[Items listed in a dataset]
:::

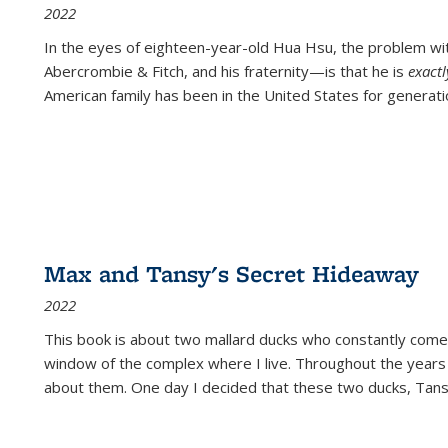
2022
In the eyes of eighteen-year-old Hua Hsu, the problem w
Abercrombie & Fitch, and his fraternity—is that he is
exact
American family has been in the United States for generati
Max and Tansy's Secret Hideaway
2022
This book is about two mallard ducks who constantly come 
window of the complex where I live. Throughout the years
about them. One day I decided that these two ducks, Tan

:::

- THE PROBLEM
Output only the lines from the one that contains "American family has" through the last line of the data above, each restated exactly.

- SOLUTION FOR THIS TASK
American family has been in the United States for generati
Max and Tansy's Secret Hideaway
2022
This book is about two mallard ducks who constantly come 
window of the complex where I live. Throughout the years
about them. One day I decided that these two ducks, Tan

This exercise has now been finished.